Exercise: Please render the material below as a numbered list, one item per line, leaving out the blank lines and the pictures.

*** Opening Given data ***

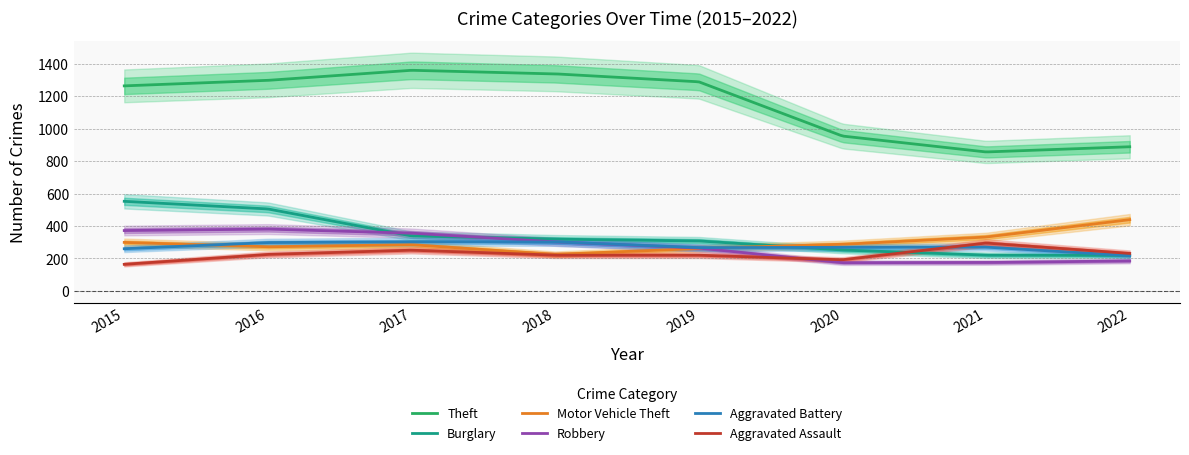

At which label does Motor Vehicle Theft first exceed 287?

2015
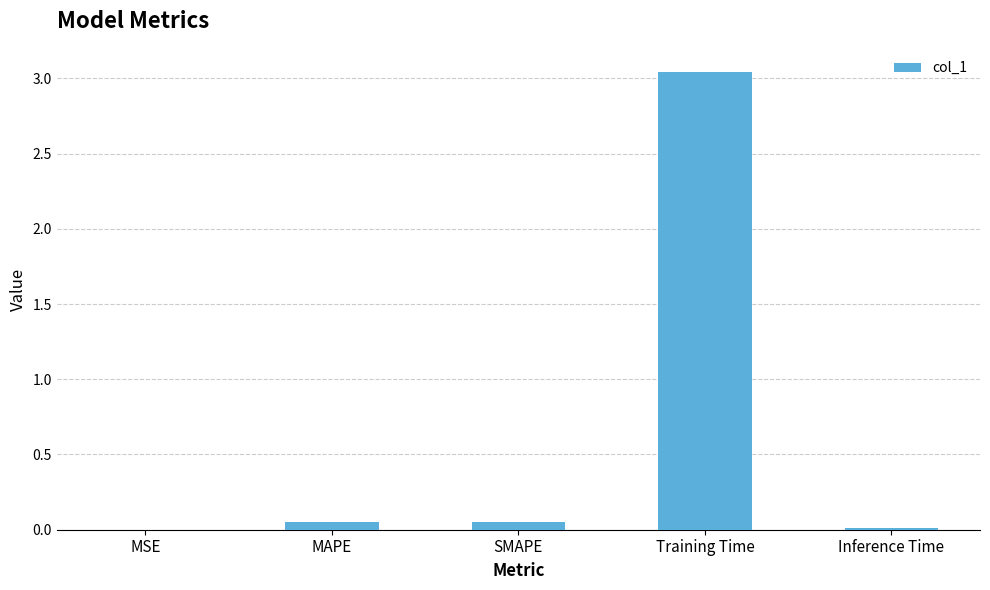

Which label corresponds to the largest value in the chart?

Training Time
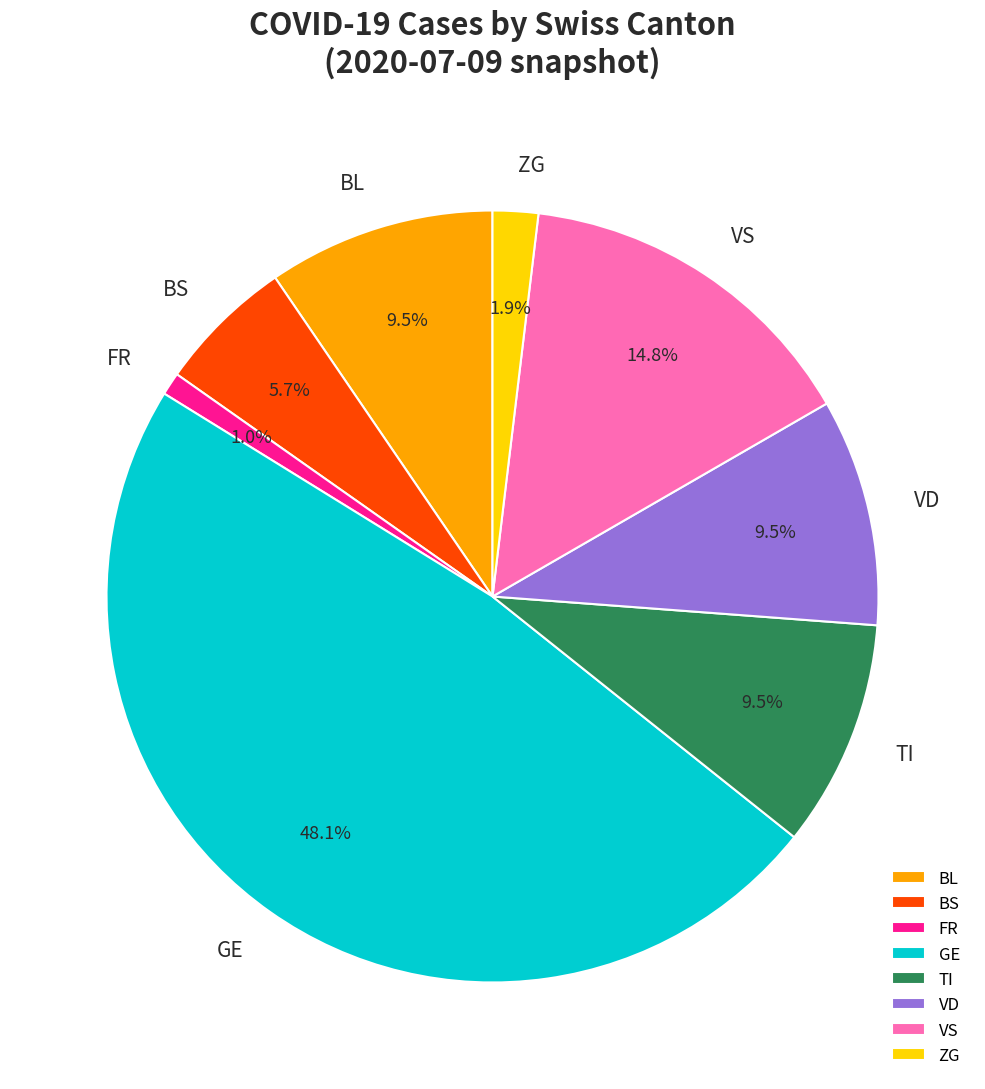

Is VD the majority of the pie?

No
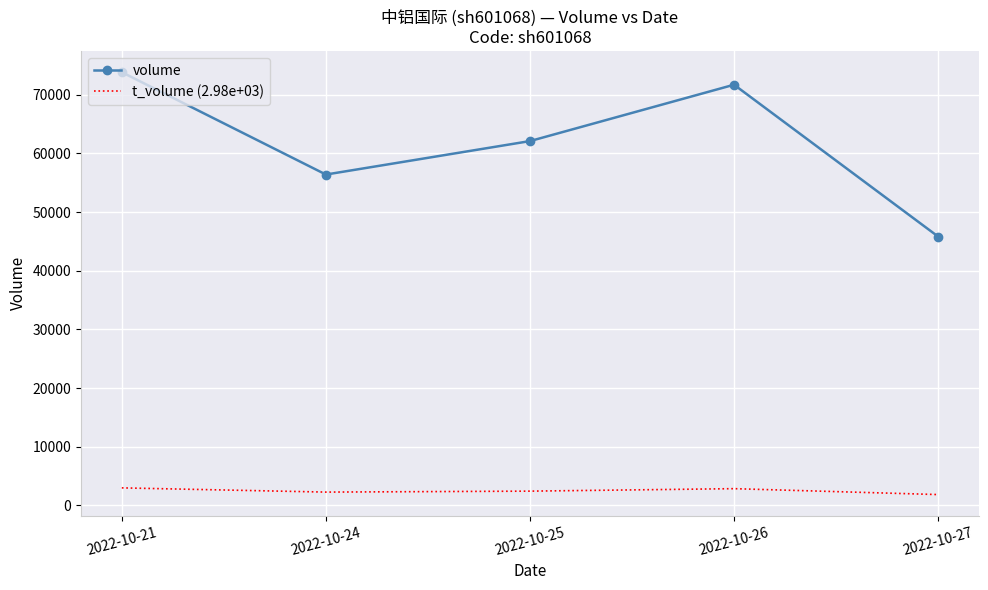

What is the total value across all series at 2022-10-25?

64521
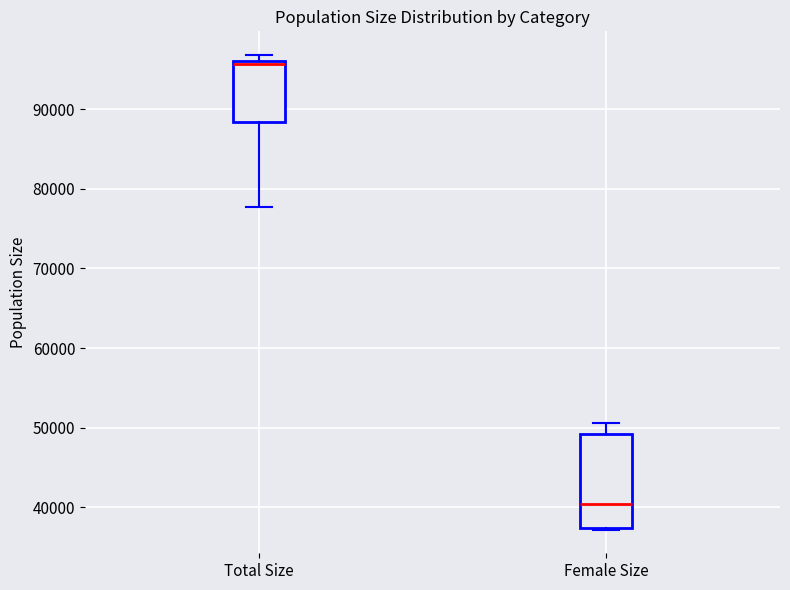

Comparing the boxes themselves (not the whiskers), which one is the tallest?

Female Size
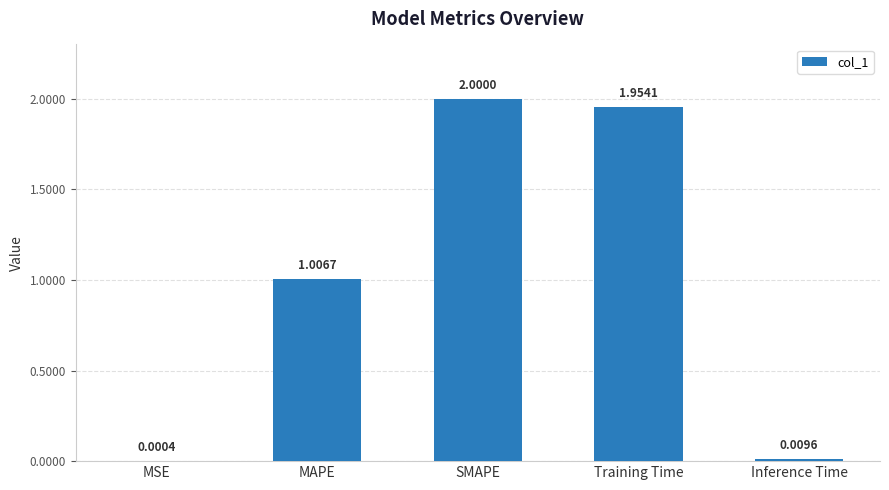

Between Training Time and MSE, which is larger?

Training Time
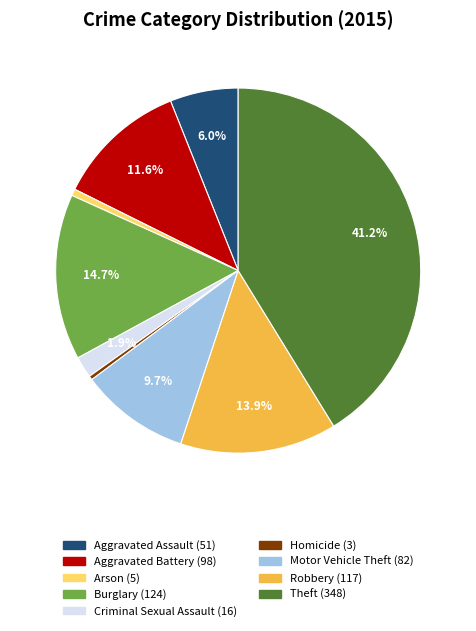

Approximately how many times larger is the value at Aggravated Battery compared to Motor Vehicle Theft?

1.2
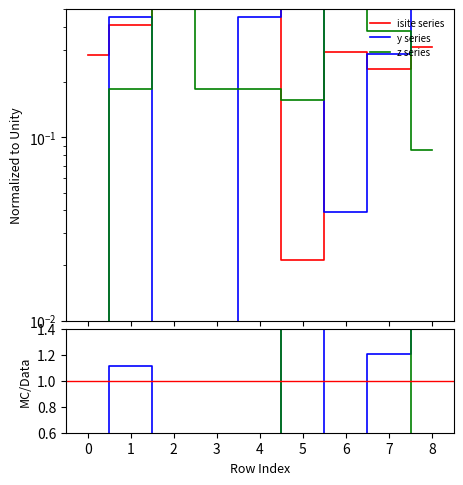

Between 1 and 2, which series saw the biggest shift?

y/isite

*** Closing Given data ***

Output:
1. At which label does Motor Vehicle Theft first exceed 287?
2. 2015
3. Which label corresponds to the largest value in the chart?
4. Training Time
5. Is VD the majority of the pie?
6. No
7. What is the total value across all series at 2022-10-25?
8. 64521
9. Comparing the boxes themselves (not the whiskers), which one is the tallest?
10. Female Size
11. Between Training Time and MSE, which is larger?
12. Training Time
13. Approximately how many times larger is the value at Aggravated Battery compared to Motor Vehicle Theft?
14. 1.2
15. Between 1 and 2, which series saw the biggest shift?
16. y/isite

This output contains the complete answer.